◆ Task goal: Work out the number of lines in the listing below that include "UberXL", and answer with it alone.

══ Records for the task

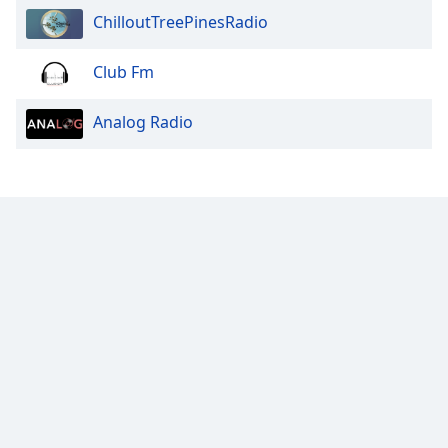
ChilloutTreePinesRadio
Club Fm
Analog Radio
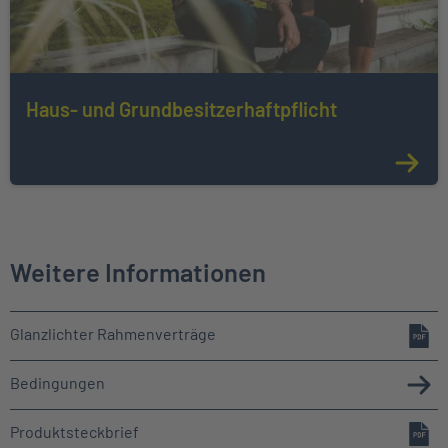
Haus- und Grundbesitzerhaftpflicht
Weitere Informationen
Glanzlichter Rahmenverträge
Bedingungen
Produktsteckbrief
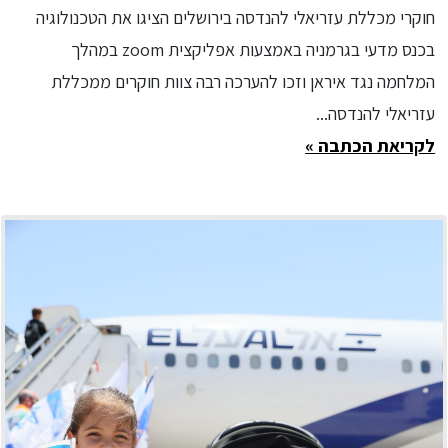
חוקרי מכללת עזריאלי להנדסה בירושלים הציגו את הטכנולוגיה
בכנס מדעי בגרמניה באמצעות אפליקצית zoom במהלך
המלחמה נגד איראן וזכו להערכה רבה צוות חוקרים ממכללת
עזריאלי להנדסה...
לקריאת הכתבה »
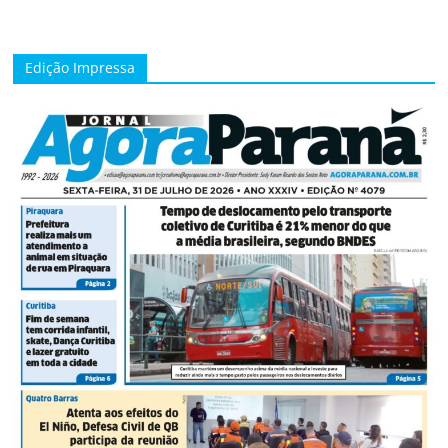
Edição Impressa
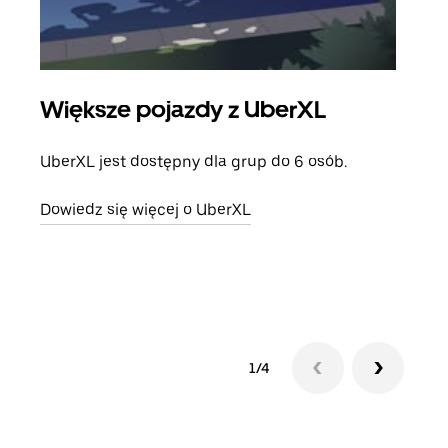
Większe pojazdy z UberXL
Pr
UberXL jest dostępny dla grup do 6 osób.
Gdy 
prze
Dowiedz się więcej o UberXL
doda
Dowi
1/4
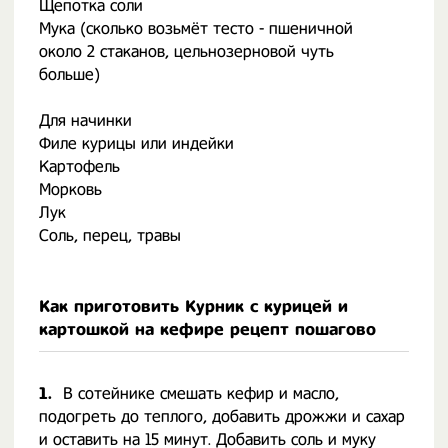
Щепотка соли
Мука (сколько возьмёт тесто - пшеничной
около 2 стаканов, цельнозерновой чуть
больше)
Для начинки
Филе курицы или индейки
Картофель
Морковь
Лук
Соль, перец, травы
Как приготовить Курник с курицей и
картошкой на кефире рецепт пошагово
1.
В сотейнике смешать кефир и масло,
подогреть до теплого, добавить дрожжи и сахар
и оставить на 15 минут. Добавить соль и муку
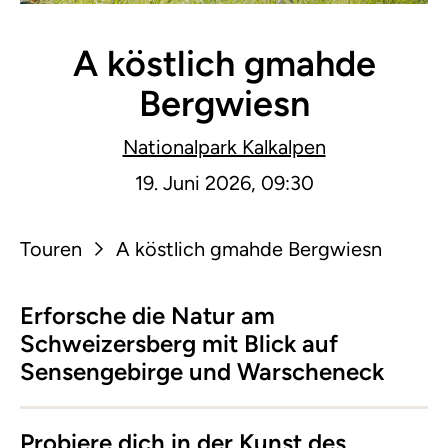
A köstlich gmahde
Bergwiesn
Nationalpark Kalkalpen
19. Juni 2026, 09:30
Touren
A köstlich gmahde Bergwiesn
Erforsche die Natur am
Schweizersberg mit Blick auf
Sensengebirge und Warscheneck
Probiere dich in der Kunst des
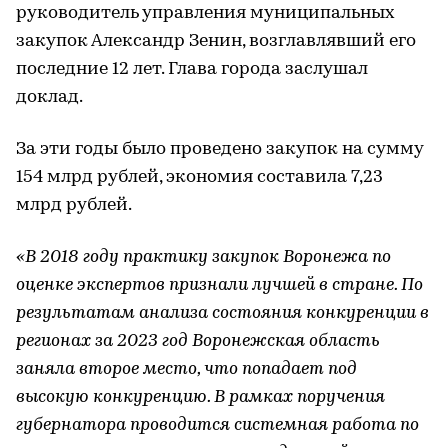
руководитель управления муниципальных
закупок Александр Зенин, возглавлявший его
последние 12 лет. Глава города заслушал
доклад.
За эти годы было проведено закупок на сумму
154 млрд рублей, экономия составила 7,23
млрд рублей.
«В 2018 году практику закупок Воронежа по
оценке экспертов признали лучшей в стране. По
результатам анализа состояния конкуренции в
регионах за 2023 год Воронежская область
заняла второе место, что попадает под
высокую конкуренцию. В рамках поручения
губернатора проводится системная работа по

════

◆ Written reply: 3